Shuttle-Autos sind dem Anwohner ein Dorn im Auge

Auch von anderer Seite setzt es Kritik. Laut dem Echterdinger Anwohner Rainer Bürkle stehen die Transporter, die Fluggäste und deren Gepäck befördern, mitunter auf dem Gehweg der Zwinkenstraße. Passanten, auch Kinder, die hier den Schulweg nutzen, müssten daher auf die Straße treten. Rainer Bürkle stört das, und seine Verwandten auch, wie er sagt. Der Anwohner wünscht sich, „dass diese Gefährdung aufhört“. Er erinnert sich noch gut an die Gewerbeflächen und Wohnungen, die vor einigen Jahren der Brache Platz machten, und ebenso erinnert er sich daran, dass für Einfahrende in die Zwinkenstraße ehemals rechts ein Halteverbot galt, „das Schild ist nicht mehr da“, sagt Bürkle. In der Konsequenz gehe es häufig nicht mehr nach vorn und nach hinten, wenn Fahrzeuge anhielten.

Der Betreiber dieses und zwei weiterer Airport-Parkplätze in L.-E. und Stuttgart reagiert auf die Anfrage unserer Zeitung verblüfft. „Es gab in der Vergangenheit – seit mehr als zehn Jahren – keine Probleme mit Anwohnern, Passanten oder dem Ordnungsamt“, betont er, die Vorwürfe „entbehren jeglicher Grundlage“. Das Shuttle-Fahrzeug halte stets auf den angemieteten oder zulässigen öffentlichen Flächen. Gerd Maier, der Leiter des Ordnungsamtes, bestätigt diese Version. Laut dem Vollzugsdienst sei die Ecke unauffällig.
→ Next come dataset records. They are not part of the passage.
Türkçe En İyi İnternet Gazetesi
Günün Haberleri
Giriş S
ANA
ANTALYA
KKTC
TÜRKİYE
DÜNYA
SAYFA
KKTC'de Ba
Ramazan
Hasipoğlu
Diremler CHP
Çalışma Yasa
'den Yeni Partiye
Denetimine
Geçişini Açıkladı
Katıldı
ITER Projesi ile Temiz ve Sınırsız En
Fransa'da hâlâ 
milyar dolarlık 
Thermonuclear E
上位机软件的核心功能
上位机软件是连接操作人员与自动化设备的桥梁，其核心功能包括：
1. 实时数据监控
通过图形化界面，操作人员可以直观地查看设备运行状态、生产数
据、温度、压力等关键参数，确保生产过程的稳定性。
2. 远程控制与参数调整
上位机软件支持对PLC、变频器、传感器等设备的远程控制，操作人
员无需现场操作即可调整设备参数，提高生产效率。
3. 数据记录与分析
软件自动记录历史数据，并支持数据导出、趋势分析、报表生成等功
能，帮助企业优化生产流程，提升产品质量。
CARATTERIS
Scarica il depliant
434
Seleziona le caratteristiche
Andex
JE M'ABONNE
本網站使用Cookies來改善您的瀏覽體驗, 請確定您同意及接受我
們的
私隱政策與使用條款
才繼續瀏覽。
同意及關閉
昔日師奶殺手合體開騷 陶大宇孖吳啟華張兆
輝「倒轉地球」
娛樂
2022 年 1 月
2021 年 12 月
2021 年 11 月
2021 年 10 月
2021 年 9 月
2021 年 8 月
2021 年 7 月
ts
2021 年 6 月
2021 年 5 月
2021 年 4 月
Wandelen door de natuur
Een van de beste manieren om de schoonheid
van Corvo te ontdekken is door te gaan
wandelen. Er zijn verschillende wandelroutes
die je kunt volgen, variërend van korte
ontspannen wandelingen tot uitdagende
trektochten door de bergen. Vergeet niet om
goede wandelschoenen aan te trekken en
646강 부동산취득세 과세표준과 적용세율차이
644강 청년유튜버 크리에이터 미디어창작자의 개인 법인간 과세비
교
Zumal: An der Straße kurz zu halten, sei durchaus erlaubt.

Besteht eine Verletzungsgefahr?

Ein anderer Punkt ist indes unstrittig. Ringsherum liegt massig Bauschutt in wucherndem Unkraut. Große Brocken, teils gespickt mit Metallteilen und scharfkantigen Fliesen, säumen das Grundstück, zackige Mauerreste stehen unmittelbar am Gehweg. Ein rostiges Rohr ragt einige Zentimeter aus dem Boden. Alles in allem sieht es recht schlampig aus, und gerade weil es so ausschaut, werfen manche Menschen ihren Müll offenbar zusätzlich hin.

„Das ist so geblieben, wie es abgebrochen wurde“, moniert Bürkle. Er sieht hohes Verletzungspotenzial. Den Zustand habe er der Stadt gemeldet – passiert sei nichts. „Kann man den Eigentümer nicht verpflichten?“, fragt er. Für unsere Zeitung greifbar ist der Grundstücksbesitzer nicht, die Verwaltung jedoch werde sich die Angelegenheit anschauen und Gespräche führen, verspricht Eva Noller. Beschwerden über das Aussehen des Geländes habe es im Rathaus tatsächlich schon gegeben, wenn auch vor Jahren.